What Finding Nemo didn’t tell you about fish sex


Blue Planet II, the BBC’s latest flagship nature documentary is almost open us, and the press is currently awash with teaser stories and clips.

This week, the Daily Mail, the bastion of British conservative reactionary values, ran a story revealing that Blue Planet II will include footage of a fish changing sex.

The fish in question is the delightful Asian sheepshead wrasse.

Semicossyphus reticulatus
What a beauty

Whilst another species of sheepshead wrasse is known to change sex, with some females becoming males, it wasn’t known if the Asian sheepshead wrasse did so too.

Well apparently it does, and the BBC have it on film.

Fish sex as a liberal BBC plot?

That some fish change sex, called sequential hermaphroditism, is not news, it’s been reported in around 2% of bony fishes.

However, this was news to a proportion of the Daily Mail’s readership, and some didn’t react well. The comments section under the story contains some absolute gems, with some of the best collated by the DM reporter.

Many readers questioned the science, interpreting the story as nothing more than a liberal, left wing, BBC plot to shove transgender-accepting values down their throats.

We need to talk about fish sex

It’s easy to laugh at this, and I have, but it’s depressing too. It’s painful seeing people deny elements of the natural world because they feel they challenge their worldview (never mind that a worldview without gender fluidity is a very silly worldview).

So maybe we need to talk more about fish sex?

Not because it’s fun to shock prudes (even though it is), but because it’s interesting, and I think it will help people engage more with the natural world.

I also think that the more you learn about the natural world, the more you realise you can’t impinge your own values on it, and that you shouldn’t try to derive your values from it either.

Clownfish are probably a good place to begin.


Thanks to the Finding Nemo films, clownfish are a loved species, you’ll regularly hear children and adults pointing at them in aquariums and excitedly shouting “Nemo!”

But I suspect few people know that clownfish change sex too.

Nemo, I am your father… but also your mother.

In many clownfish species, fish are born male, but may become female later in life.

Clownfish usually live in groups with a dominance hierarchy.

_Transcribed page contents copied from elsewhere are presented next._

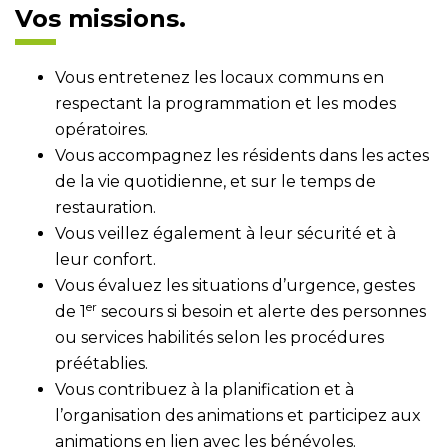
Vos missions.
Vous entretenez les locaux communs en
respectant la programmation et les modes
opératoires.
Vous accompagnez les résidents dans les actes
de la vie quotidienne, et sur le temps de
restauration.
Vous veillez également à leur sécurité et à
leur confort.
Vous évaluez les situations d’urgence, gestes
er
de 1
secours si besoin et alerte des personnes
ou services habilités selon les procédures
préétablies.
Vous contribuez à la planification et à
l’organisation des animations et participez aux
animations en lien avec les bénévoles.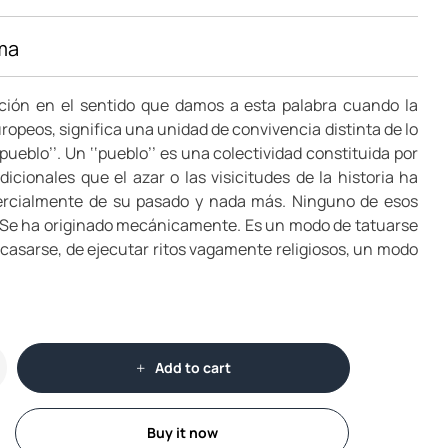
ma
ión en el sentido que damos a esta palabra cuando la
ropeos, significa una unidad de convivencia distinta de lo
ueblo’’. Un ‘‘pueblo’’ es una colectividad constituida por
dicionales que el azar o las visicitudes de la historia ha
inercialmente de su pasado y nada más. Ninguno de esos
e. Se ha originado mecánicamente. Es un modo de tatuarse
 casarse, de ejecutar ritos vagamente religiosos, un modo
Add to cart
Buy it now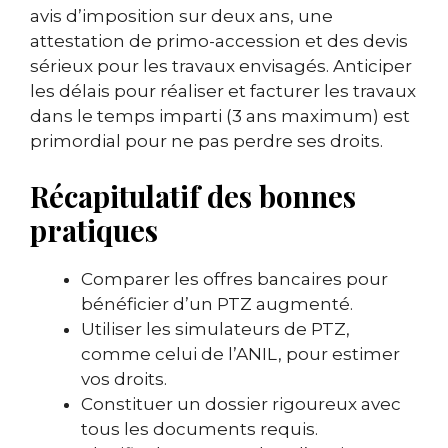
avis d’imposition sur deux ans, une
attestation de primo-accession et des devis
sérieux pour les travaux envisagés. Anticiper
les délais pour réaliser et facturer les travaux
dans le temps imparti (3 ans maximum) est
primordial pour ne pas perdre ses droits.
Récapitulatif des bonnes
pratiques
Comparer les offres bancaires pour
bénéficier d’un PTZ augmenté.
Utiliser les simulateurs de PTZ,
comme celui de l’ANIL, pour estimer
vos droits.
Constituer un dossier rigoureux avec
tous les documents requis.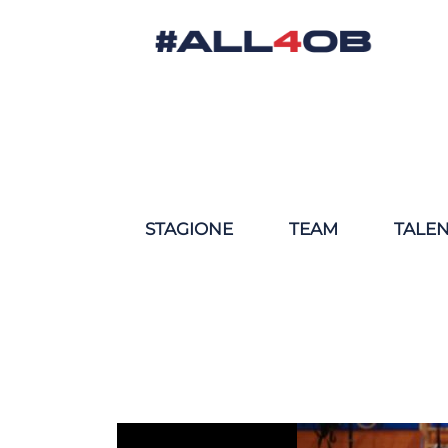
STAGIONE
TEAM
TALE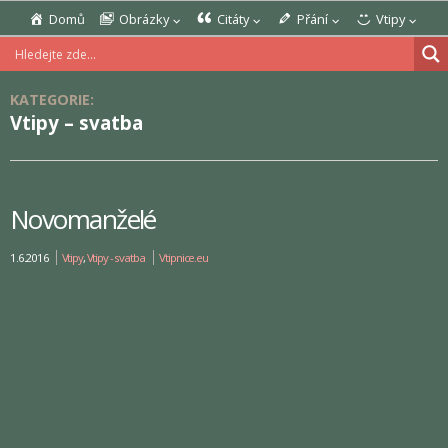
Domů
Obrázky
Citáty
Přání
Vtipy
KATEGORIE:
Vtipy – svatba
Novomanželé
1.6.2016
Vtipy
,
Vtipy - svatba
Vtipnice.eu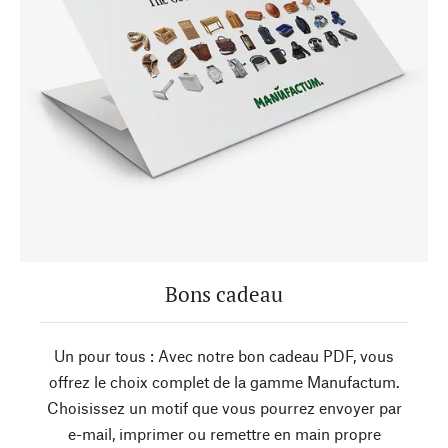
Bons cadeau
Un pour tous : Avec notre bon cadeau PDF, vous
offrez le choix complet de la gamme Manufactum.
Choisissez un motif que vous pourrez envoyer par
e-mail, imprimer ou remettre en main propre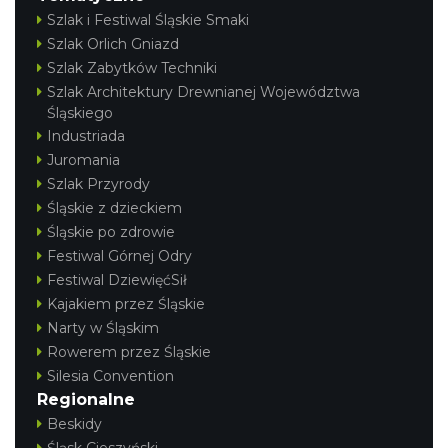
Szlak i Festiwal Śląskie Smaki
Szlak Orlich Gniazd
Szlak Zabytków Techniki
Szlak Architektury Drewnianej Województwa
Śląskiego
Industriada
Juromania
Szlak Przyrody
Śląskie z dzieckiem
Śląskie po zdrowie
Festiwal Górnej Odry
Festiwal DziewięćSił
Kajakiem przez Śląskie
Narty w Śląskim
Rowerem przez Śląskie
Silesia Convention
Regionalne
Beskidy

The top male becomes the female, and she forms a mating pair with the number two male. The other males in the group don’t get to mate.

If the female dies or leaves, the top male becomes the new female, and the other males move one step up the hierarchy.

So if Finding Nemo was more scientifically accurate, Nemo’s father would have become his mother. And Nemo, as the only other male in the group, would have fertilised his father/mother’s eggs.

Imagine that as a Disney film.

Enough, get to the point.

Sex in the natural world isn’t as fixed as many Daily Mail readers would like it to be, and sex-changing fish are not agents of liberal BBC propaganda. We can fight this sort of nonsense by talking more about fish sex.

Also, moralising from nature is ludicrous.

Just because something happens in the natural world doesn’t make it right or wrong for us. Nature doesn’t stop to consider the implications of evolution and ecology, because it can’t, because nature isn’t a person.

That fish change their sex should have no bearing on your own views of human sexuality – remember the scientifically accurate version of Finding Nemo.